Although plastic surgery is definitely not the best alternative when looking to improve one's physical appearance, it can have some benefits.

Teens are often bullied in school because they don't have certain looks. For instance, they may be flat chested or have a big nose or pointy ears. (Lusted 43) So to improve their appearance and boost their self esteem they reach for cosmetic surgery.


"There are two types of plastic surgery; reconstructive and cosmetic." Plastic surgery for correcting disfiguration from an accident or illness is reconstructive. (Libal 103)


However, the risks and negative aspects of the process are much greater.

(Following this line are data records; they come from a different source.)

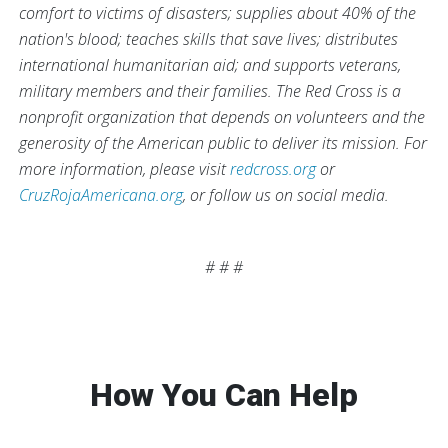
comfort to victims of disasters; supplies about 40% of the
nation's blood; teaches skills that save lives; distributes
international humanitarian aid; and supports veterans,
military members and their families. The Red Cross is a
nonprofit organization that depends on volunteers and the
generosity of the American public to deliver its mission. For
more information, please visit
redcross.org
or
CruzRojaAmericana.org
, or follow us on social media.
# # #
How You Can Help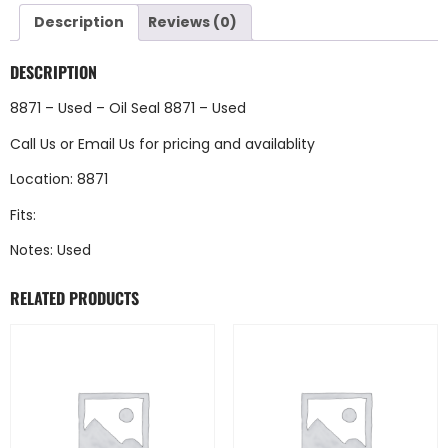
Description
Reviews (0)
DESCRIPTION
8871 – Used – Oil Seal 8871 – Used
Call Us
or
Email Us
for pricing and availablity
Location: 8871
Fits:
Notes: Used
RELATED PRODUCTS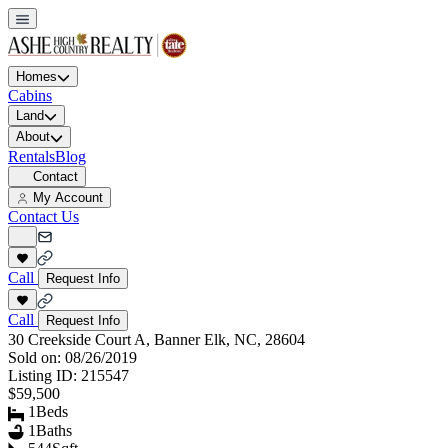
Homes
Cabins
Land
About
Rentals
Blog
Contact
My Account
Contact Us
Call
Request Info
Call
Request Info
30 Creekside Court A, Banner Elk, NC, 28604
Sold on:
08/26/2019
Listing ID:
215547
$59,500
1
Beds
1
Baths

There are many negative aspects to having plastic surgery on a teens body. To begin with, doctors suggest that adolescents should avoid plastic surgery during their time of physical and mental development because during this time of growth their physical features will likely change. For instance, in a year, the changes they may have made with surgery may not look the same on their further developed body. ("Teens Under the Knife") This would not only be a waste of money but also a disappointment to the teenager. Additionally, there are many risks that come with such changes. They include permanent disfigurement, breathing or heart problems due to allergic reactions to anesthesia, heavy bleeding, infection, and even death. (Lusted 13,48,49) With so many drawbacks, it is questionable as to why so many people continue to turn to cosmetic surgery. The decision of having it done may be regretted in the future.

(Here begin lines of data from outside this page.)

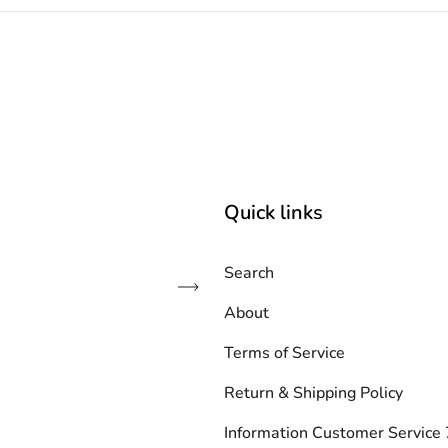
Quick links
Search
Subscribe
About
Terms of Service
Return & Shipping Policy
Information Customer Servic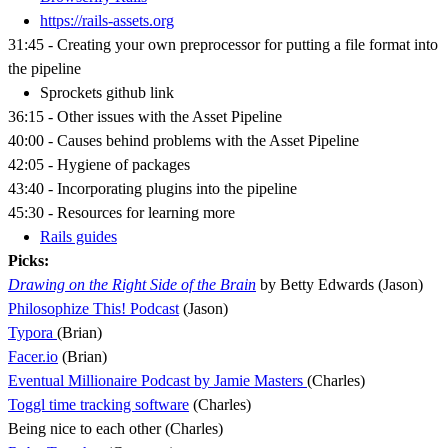
https://rails-assets.org
31:45 - Creating your own preprocessor for putting a file format into
the pipeline
Sprockets github link
36:15 - Other issues with the Asset Pipeline
40:00 - Causes behind problems with the Asset Pipeline
42:05 - Hygiene of packages
43:40 - Incorporating plugins into the pipeline
45:30 - Resources for learning more
Rails guides
Picks:
Drawing on the Right Side of the Brain
by Betty Edwards (Jason)
Philosophize This! Podcast
(Jason)
Typora
(Brian)
Facer.io
(Brian)
Eventual Millionaire Podcast by Jamie Masters
(Charles)
Toggl time tracking software
(Charles)
Being nice to each other (Charles)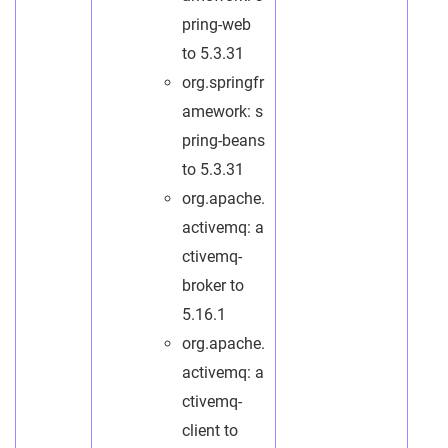
pring-web
to 5.3.31
org.springfr
amework: s
pring-beans
to 5.3.31
org.apache.
activemq: a
ctivemq-
broker to
5.16.1
org.apache.
activemq: a
ctivemq-
client to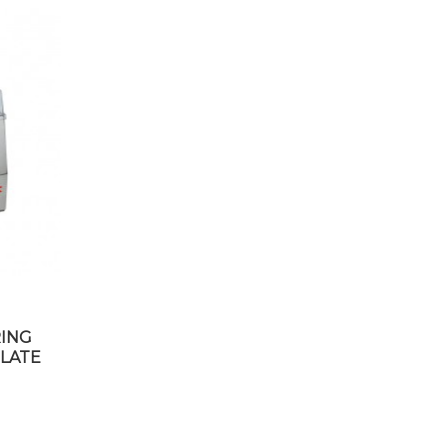
RING
LATE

For teens, their looks may become an obsession. Some may resort to plastic surgery for any kind of discomfort they have with their appearance because it may not be considered attractive in society today, or just to stay up with the latest trends. Unfortunately, the results may not be what they expected. The image doctors show you of how you will look after having the surgery is only speculative. (Libal 110) This means it is possible that they will be disappointed with their physical appearance even after they have had surgery or regret ever making the choice of having it done. And, since they are still mentally developing, they may not be mature enough to handle it. But these are not the only possible cons of plastic surgery. For not having certain features that the media describes as what a beautiful person should have, teens may be bullied. Furthermore, due to this bullying, teenagers may blindly have plastic surgery just to have their peers admire them. ("Teens Under the Knife") However, there lives may still be the same even after, so they will only be left with dissatisfaction. Thus, doctors advise teenagers to carefully think about it before deciding to go through with the process. Teens must realize the limitations of plastic surgery and with that, they may also be able to find a better and less risky alternative for their concern.

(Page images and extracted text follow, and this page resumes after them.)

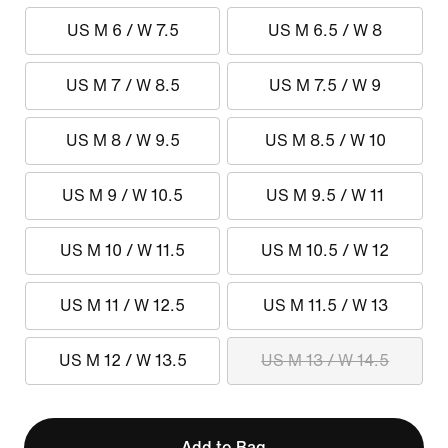
US M 6 / W 7.5
US M 6.5 / W 8
US M 7 / W 8.5
US M 7.5 / W 9
US M 8 / W 9.5
US M 8.5 / W 10
US M 9 / W 10.5
US M 9.5 / W 11
US M 10 / W 11.5
US M 10.5 / W 12
US M 11 / W 12.5
US M 11.5 / W 13
US M 12 / W 13.5
US M 13 / W 14.5
Add to Bag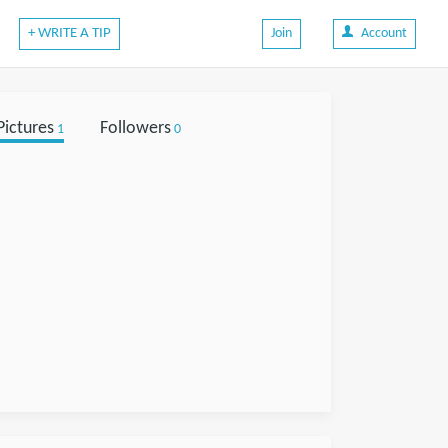
+ WRITE A TIP
Join
Account
Pictures
Followers
1
0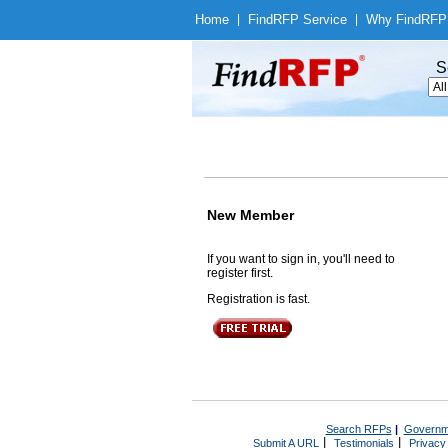
Home
|
Find
RFP Service
|
Why Find
RFP
S
New Member
If you want to sign in, you'll need to
register first.
Registration is fast.
Search RFPs
|
Governm
|
|
Submit A URL
Testimonials
Privacy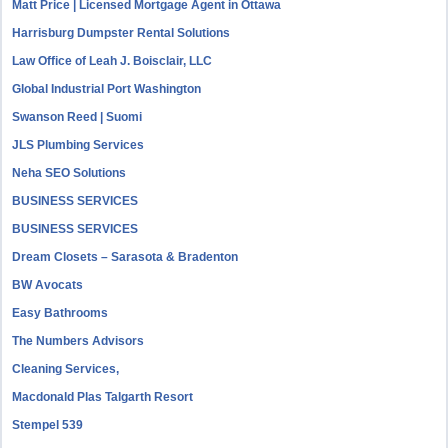
Matt Price | Licensed Mortgage Agent in Ottawa
Harrisburg Dumpster Rental Solutions
Law Office of Leah J. Boisclair, LLC
Global Industrial Port Washington
Swanson Reed | Suomi
JLS Plumbing Services
Neha SEO Solutions
BUSINESS SERVICES
BUSINESS SERVICES
Dream Closets – Sarasota & Bradenton
BW Avocats
Easy Bathrooms
The Numbers Advisors
Cleaning Services,
Macdonald Plas Talgarth Resort
Stempel 539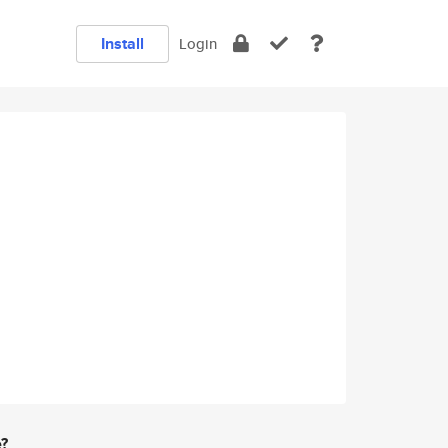
Install
Login
e?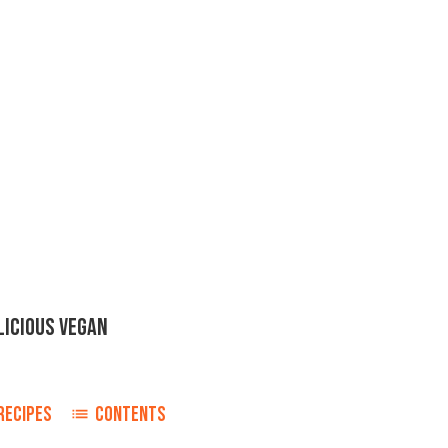
LICIOUS VEGAN
RECIPES
CONTENTS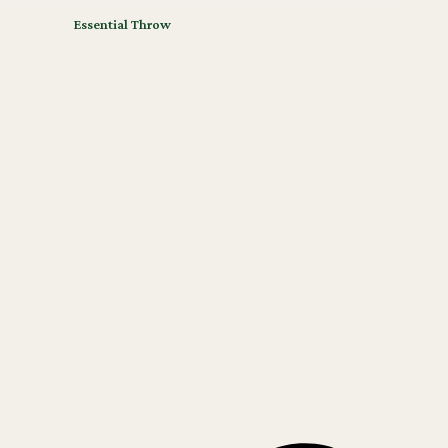
Essential Throw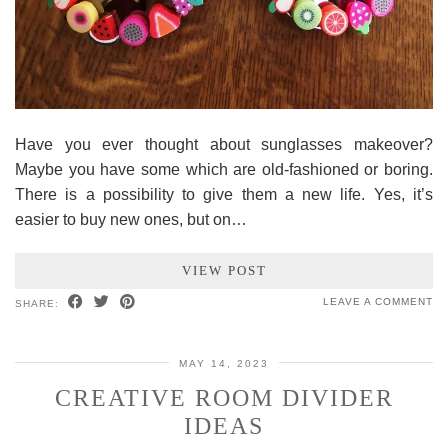
Have you ever thought about sunglasses makeover?
Maybe you have some which are old-fashioned or boring.
There is a possibility to give them a new life. Yes, it’s
easier to buy new ones, but on…
VIEW POST
LEAVE A COMMENT
SHARE:
MAY 14, 2023
CREATIVE ROOM DIVIDER
IDEAS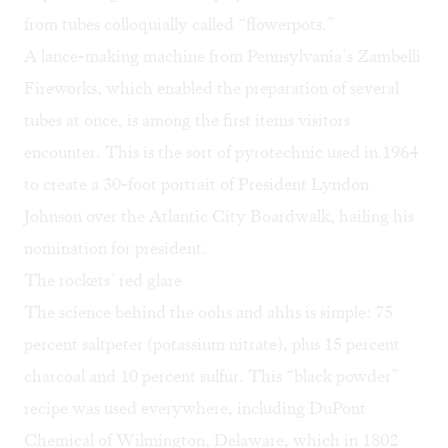
from tubes colloquially called “flowerpots.”
A lance-making machine from Pennsylvania’s
Zambelli
Fireworks
, which enabled the preparation of several
tubes at once, is among the first items visitors
encounter. This is the sort of pyrotechnic used in 1964
to create a 30-foot portrait of President Lyndon
Johnson over the Atlantic City Boardwalk, hailing his
nomination for president.
The rockets’ red glare
The science behind the oohs and ahhs is simple: 75
percent saltpeter (potassium nitrate), plus 15 percent
charcoal and 10 percent sulfur. This “black powder”
recipe was used everywhere, including DuPont
Chemical of Wilmington, Delaware, which in 1802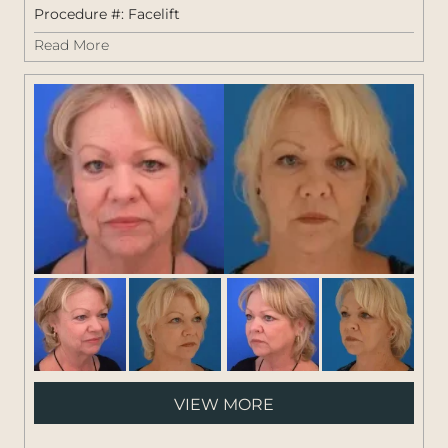
Procedure #:
Facelift
Read More
Pati
VIEW MORE
#:
1264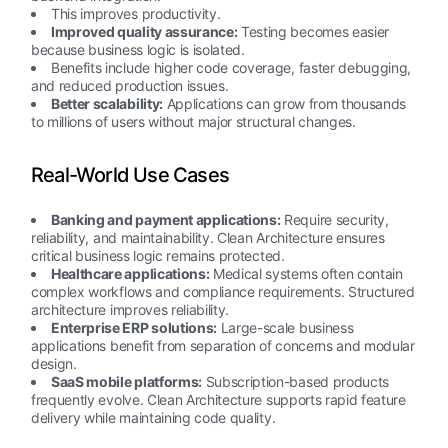
This improves productivity.
Improved quality assurance:
Testing becomes easier
because business logic is isolated.
Benefits include higher code coverage, faster debugging,
and reduced production issues.
Better scalability:
Applications can grow from thousands
to millions of users without major structural changes.
Real-World Use Cases
Banking and payment applications:
Require security,
reliability, and maintainability. Clean Architecture ensures
critical business logic remains protected.
Healthcare applications:
Medical systems often contain
complex workflows and compliance requirements. Structured
architecture improves reliability.
Enterprise ERP solutions:
Large-scale business
applications benefit from separation of concerns and modular
design.
SaaS mobile platforms:
Subscription-based products
frequently evolve. Clean Architecture supports rapid feature
delivery while maintaining code quality.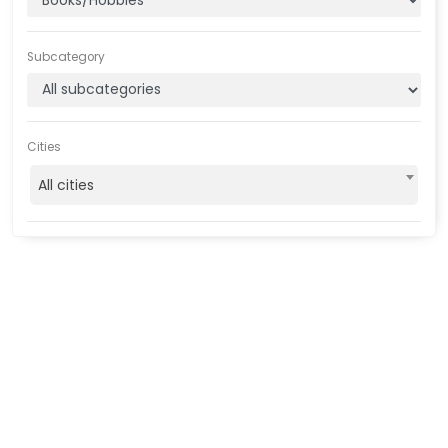
Subcategory
Cities
All cities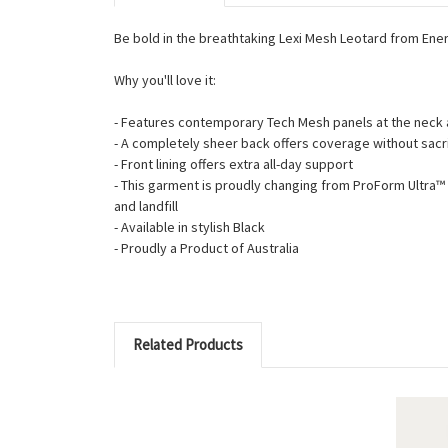
Be bold in the breathtaking Lexi Mesh Leotard from Ener
Why you'll love it:
- Features contemporary Tech Mesh panels at the neck
- A completely sheer back offers coverage without sacri
- Front lining offers extra all-day support
- This garment is proudly changing from ProForm Ultra
and landfill
- Available in stylish Black
- Proudly a Product of Australia
Related Products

Teens lack the mental maturity to not be influenced by the media and other outside sources, and have yet to fully develop physically. Therefore, they should not be allowed to have plastic surgery. It would be best if an age restriction was put on plastic surgery so that teens will be prevented from possible harm. The age people may first be allowed to have cosmetic surgery should be after the human body has fully developed. Also, by the time they are finally allowed to get surgery they may no longer face problems like bullying that they had before. This will save people from wasting money on unnecessary pain or unwanted results.

Works Cited

"Mass Media and Its Influence on the Adolescent Mind." Macalester College. Benjie

Achtenberg Macalester College, 2006. Web. 17 Feb. 2015.

"Teens Under the Knife." Sirs Discover. Current Events (Vol. 108, No. 1), Web. 8 Sep. 2008. 6

Feb. 2015.

Libal, Autumn. Can I Change The Way I Look?. Philadelphia: Mason Crest Publishers, 2005.


Lusted, Marcia A., Cosmetic Surgery. Edina: ABDO Publishing Company, 2010. Print.